Monday, March 10, 2008
I had a really satisfying talk with my doctor this morning.
“How are you doing?” she asked.
“I’m impatient,” I said. “I mean, this last week has been hard. The business of no news from the scan… it wasn’t supposed to happen like that. I want this to be over. And at the same time, I realize there are lots of patients who don’t have that option. It appears I’m not dying. I should be more grateful. Guilt, impatience, disappointment: It’s all making me crazy.”
She looked piercingly at me and said, “This is melanoma. There are no guarantees, nothing to take for granted. I’ve seen people with a huge amount of disease get dramatically better, and I’ve seen some who look like it should be manageable, and they suddenly die from it.” She talked about the way patients get lulled into thinking that a course of action should simply continue, forgetting that melanoma has its own mysterious set of rules. She talked in the third person about how people get disappointed when a positive trend suddenly stalls; how they forget they can't count on it.

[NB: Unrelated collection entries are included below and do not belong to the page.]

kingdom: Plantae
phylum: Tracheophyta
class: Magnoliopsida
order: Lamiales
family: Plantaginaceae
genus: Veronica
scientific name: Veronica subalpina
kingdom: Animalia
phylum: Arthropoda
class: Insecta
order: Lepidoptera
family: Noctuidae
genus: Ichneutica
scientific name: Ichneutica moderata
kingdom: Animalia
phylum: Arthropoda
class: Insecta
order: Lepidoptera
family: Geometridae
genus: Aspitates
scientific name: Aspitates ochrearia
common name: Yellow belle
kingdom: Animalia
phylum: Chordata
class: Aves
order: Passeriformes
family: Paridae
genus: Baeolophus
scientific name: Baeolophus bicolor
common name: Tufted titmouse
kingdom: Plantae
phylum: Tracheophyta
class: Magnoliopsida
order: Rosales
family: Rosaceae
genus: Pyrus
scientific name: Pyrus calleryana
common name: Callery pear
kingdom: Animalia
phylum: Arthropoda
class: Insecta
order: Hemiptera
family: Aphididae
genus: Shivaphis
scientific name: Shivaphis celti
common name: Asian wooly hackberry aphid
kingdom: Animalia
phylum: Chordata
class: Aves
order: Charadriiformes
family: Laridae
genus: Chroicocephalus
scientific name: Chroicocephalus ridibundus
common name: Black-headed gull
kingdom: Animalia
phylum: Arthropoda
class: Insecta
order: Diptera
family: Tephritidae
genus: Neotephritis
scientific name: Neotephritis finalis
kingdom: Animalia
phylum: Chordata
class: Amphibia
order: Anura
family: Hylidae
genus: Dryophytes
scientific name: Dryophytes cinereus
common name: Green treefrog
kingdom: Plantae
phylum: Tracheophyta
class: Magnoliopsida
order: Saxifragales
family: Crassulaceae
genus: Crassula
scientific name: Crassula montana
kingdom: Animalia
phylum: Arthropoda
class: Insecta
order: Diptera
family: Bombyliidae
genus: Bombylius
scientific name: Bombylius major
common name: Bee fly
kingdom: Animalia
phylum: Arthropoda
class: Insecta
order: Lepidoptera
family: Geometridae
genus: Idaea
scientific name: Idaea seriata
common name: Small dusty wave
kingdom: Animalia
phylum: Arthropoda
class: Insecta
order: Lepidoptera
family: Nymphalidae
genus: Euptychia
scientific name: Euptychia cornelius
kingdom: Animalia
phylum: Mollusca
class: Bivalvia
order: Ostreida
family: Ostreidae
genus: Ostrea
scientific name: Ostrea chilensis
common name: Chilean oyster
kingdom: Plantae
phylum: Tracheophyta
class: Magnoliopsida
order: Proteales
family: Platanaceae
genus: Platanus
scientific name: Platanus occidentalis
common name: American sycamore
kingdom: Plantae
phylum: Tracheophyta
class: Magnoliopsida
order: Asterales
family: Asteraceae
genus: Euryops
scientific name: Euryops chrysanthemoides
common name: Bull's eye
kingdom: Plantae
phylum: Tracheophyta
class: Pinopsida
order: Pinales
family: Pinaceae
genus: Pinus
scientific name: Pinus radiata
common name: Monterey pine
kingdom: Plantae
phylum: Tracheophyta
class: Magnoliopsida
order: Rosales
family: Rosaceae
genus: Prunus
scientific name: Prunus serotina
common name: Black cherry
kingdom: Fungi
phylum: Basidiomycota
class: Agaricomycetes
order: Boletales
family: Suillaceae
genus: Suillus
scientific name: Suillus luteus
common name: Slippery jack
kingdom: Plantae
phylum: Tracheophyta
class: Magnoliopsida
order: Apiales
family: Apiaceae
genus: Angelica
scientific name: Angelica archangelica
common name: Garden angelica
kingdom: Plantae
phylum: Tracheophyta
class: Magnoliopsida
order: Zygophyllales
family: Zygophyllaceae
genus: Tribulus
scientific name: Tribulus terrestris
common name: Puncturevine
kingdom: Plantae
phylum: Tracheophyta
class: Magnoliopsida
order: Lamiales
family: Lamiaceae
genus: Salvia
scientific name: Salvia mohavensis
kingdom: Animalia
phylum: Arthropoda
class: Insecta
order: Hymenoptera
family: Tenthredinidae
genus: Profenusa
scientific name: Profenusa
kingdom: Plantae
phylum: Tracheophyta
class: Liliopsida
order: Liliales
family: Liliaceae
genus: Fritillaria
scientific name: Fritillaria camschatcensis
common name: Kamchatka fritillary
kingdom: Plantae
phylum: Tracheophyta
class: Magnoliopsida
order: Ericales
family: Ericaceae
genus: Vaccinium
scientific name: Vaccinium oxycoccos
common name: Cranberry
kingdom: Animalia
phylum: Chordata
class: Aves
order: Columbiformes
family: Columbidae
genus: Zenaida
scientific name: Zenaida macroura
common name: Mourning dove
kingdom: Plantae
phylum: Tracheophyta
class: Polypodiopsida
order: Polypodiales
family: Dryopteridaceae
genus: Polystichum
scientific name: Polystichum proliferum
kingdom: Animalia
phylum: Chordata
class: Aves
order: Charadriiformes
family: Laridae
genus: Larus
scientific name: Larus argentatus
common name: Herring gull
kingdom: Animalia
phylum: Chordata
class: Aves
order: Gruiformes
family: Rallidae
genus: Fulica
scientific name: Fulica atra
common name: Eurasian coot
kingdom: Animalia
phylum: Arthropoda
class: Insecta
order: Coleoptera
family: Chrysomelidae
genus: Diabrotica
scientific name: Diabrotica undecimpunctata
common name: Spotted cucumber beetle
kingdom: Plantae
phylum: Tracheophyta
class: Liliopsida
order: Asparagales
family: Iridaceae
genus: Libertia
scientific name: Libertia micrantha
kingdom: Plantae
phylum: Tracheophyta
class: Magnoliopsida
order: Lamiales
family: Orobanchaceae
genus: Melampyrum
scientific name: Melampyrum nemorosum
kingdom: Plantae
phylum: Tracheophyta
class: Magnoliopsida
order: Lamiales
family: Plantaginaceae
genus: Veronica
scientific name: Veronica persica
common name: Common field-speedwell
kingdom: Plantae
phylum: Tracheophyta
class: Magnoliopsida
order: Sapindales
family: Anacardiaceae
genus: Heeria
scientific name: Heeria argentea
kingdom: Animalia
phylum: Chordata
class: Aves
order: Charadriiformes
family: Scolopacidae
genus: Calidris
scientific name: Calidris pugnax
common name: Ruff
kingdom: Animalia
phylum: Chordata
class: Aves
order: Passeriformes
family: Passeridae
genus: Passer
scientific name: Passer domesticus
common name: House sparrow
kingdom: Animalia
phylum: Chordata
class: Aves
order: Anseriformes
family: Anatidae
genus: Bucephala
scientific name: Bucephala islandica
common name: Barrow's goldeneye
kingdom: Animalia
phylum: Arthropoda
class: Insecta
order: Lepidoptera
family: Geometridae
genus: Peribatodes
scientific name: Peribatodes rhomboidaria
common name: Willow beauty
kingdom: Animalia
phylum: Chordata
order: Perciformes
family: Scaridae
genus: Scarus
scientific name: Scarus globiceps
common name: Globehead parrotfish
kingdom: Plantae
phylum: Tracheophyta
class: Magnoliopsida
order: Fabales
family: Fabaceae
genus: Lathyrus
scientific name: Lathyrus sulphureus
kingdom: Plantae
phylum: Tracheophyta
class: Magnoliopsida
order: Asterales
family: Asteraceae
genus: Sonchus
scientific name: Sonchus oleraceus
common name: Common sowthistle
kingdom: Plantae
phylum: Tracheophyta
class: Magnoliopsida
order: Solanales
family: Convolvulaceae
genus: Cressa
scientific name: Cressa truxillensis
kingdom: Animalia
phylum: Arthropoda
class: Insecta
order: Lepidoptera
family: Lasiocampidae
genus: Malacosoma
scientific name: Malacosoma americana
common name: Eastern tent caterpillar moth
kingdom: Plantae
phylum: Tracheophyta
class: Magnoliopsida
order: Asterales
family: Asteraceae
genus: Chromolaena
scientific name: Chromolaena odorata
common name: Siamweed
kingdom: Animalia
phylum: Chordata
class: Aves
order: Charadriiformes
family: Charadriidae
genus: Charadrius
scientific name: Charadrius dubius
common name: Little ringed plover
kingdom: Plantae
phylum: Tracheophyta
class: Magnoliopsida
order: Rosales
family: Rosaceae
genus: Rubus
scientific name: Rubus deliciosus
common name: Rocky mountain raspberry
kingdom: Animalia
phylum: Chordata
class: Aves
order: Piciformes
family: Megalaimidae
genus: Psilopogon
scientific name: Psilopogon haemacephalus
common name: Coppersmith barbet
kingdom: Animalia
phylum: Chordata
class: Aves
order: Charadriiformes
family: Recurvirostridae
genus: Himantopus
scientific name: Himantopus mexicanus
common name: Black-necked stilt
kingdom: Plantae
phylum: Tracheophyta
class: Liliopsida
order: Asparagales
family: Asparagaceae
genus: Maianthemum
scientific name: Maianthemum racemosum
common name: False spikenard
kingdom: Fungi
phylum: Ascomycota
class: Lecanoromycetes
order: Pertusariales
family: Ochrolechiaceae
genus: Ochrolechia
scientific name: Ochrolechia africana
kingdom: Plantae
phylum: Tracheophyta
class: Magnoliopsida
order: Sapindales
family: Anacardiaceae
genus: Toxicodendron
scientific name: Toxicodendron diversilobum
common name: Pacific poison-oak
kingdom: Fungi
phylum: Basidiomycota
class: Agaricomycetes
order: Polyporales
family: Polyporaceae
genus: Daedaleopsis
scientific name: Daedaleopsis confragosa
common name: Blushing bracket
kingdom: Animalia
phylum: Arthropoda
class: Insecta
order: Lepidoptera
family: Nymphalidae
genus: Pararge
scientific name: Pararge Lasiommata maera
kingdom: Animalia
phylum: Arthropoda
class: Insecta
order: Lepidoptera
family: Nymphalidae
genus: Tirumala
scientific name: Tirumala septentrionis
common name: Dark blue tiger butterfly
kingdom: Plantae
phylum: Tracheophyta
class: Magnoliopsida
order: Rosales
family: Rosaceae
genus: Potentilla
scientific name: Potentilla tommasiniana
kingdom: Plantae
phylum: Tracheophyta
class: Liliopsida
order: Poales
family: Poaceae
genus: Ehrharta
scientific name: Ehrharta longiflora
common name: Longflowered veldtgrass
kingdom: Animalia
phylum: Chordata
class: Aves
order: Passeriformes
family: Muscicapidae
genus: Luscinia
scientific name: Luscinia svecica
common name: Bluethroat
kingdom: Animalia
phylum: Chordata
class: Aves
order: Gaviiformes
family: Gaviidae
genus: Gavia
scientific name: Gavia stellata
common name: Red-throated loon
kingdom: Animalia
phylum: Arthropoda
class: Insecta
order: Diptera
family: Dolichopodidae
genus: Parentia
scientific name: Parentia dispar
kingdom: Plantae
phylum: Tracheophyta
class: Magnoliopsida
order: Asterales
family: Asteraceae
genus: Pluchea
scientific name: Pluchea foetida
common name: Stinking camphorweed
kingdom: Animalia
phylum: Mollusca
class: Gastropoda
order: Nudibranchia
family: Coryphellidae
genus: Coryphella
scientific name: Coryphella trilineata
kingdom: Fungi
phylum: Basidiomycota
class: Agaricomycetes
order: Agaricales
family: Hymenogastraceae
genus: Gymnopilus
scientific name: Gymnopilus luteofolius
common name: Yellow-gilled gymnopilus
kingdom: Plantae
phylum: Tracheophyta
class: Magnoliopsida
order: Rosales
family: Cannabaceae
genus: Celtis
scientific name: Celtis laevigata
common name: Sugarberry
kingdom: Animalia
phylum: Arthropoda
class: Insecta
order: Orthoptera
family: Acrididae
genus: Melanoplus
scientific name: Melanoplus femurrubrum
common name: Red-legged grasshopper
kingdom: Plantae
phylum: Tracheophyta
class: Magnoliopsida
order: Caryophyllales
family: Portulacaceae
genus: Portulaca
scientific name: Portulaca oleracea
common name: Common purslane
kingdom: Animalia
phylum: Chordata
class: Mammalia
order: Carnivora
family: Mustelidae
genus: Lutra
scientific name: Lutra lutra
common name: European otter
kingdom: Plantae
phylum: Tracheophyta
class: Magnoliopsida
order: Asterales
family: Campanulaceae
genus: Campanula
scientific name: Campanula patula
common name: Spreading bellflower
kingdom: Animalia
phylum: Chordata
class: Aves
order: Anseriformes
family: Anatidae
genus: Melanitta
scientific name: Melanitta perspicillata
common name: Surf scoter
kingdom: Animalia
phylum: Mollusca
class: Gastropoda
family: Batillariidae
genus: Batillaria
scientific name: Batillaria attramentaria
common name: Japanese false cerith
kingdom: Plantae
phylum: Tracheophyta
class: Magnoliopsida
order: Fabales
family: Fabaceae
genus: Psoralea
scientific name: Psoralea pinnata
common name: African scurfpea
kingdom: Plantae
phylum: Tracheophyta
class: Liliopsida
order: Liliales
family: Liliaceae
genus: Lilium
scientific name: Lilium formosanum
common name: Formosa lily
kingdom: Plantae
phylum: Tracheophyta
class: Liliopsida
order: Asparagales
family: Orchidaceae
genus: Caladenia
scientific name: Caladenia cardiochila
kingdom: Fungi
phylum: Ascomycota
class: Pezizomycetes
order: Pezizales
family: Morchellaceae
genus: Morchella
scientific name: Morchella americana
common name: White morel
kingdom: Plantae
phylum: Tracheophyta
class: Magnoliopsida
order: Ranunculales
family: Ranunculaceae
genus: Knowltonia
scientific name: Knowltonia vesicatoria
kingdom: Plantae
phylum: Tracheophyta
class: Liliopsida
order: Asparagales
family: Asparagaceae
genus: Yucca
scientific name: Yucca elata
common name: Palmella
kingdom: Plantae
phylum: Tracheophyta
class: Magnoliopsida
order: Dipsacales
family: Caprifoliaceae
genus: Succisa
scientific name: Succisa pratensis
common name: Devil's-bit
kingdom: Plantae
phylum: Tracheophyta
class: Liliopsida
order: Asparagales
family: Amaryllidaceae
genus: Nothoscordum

I didn’t feel scolded. It wasn’t meant as a scolding; it was a wakeup call. “You’re right,” I said. “When I first got the diagnosis I was overcome with worry: Will I die? Will I be able to take care of myself? I had to remind myself to stay focused in the present. But it’s just as important when things are going well to keep from getting too far ahead of myself.”
And then, “You mean, my reaction isn’t unusual? Other people have this jumble of feelings when this happens?”
“Oh yes,” she said, and after a pause the conversation turned personal. “I felt the same way when I saw your scan report. I had expected it to continue and I was disappointed when it had nothing new to offer. But then I wanted to kick myself; what was I thinking?!” She was no longer speaking in the third person. “I had to remind myself there are no givens with this disease, nothing to count on. I start thinking ‘hey, I’m raising the cure rate to 50%,’ but then I have to remind myself not to get cocky. Patients plateau. Maybe their bodies become resistant to the drugs, for whatever reason. If that happens here, we’ll go to some other treatment. We’ll just keep going on... and be grateful we have the option.”
I’ve said it before: My doctor is a remarkable woman. She’s compassionate, kind, and honest, in addition to charachteristics you'd expect, like intelligent, analytical, and tenacious. I’ve never met another doctor like her. More than a couple of people on her staff have remarked to me that they remain in their positions because of her. They feel a loyalty to her and the program she’s built up.
She talked some more about the people she’s hiring, the renowned program she’s developing, the papers she’s happy to co-author, and the staff she’s eager to share that honor with. She’s really good at research, great at getting things done. She’ll nearly double the size of her program by the summer and take a more supportive, administrative role. She’ll cut back her patient involvement, but I hope that doesn’t mean I’ll lose touch with this loving, lovely woman.
She handed me my chart to take to the treatment floor, we hugged, and she thanked me for the "therapeutic talk." She is such an anchor for me!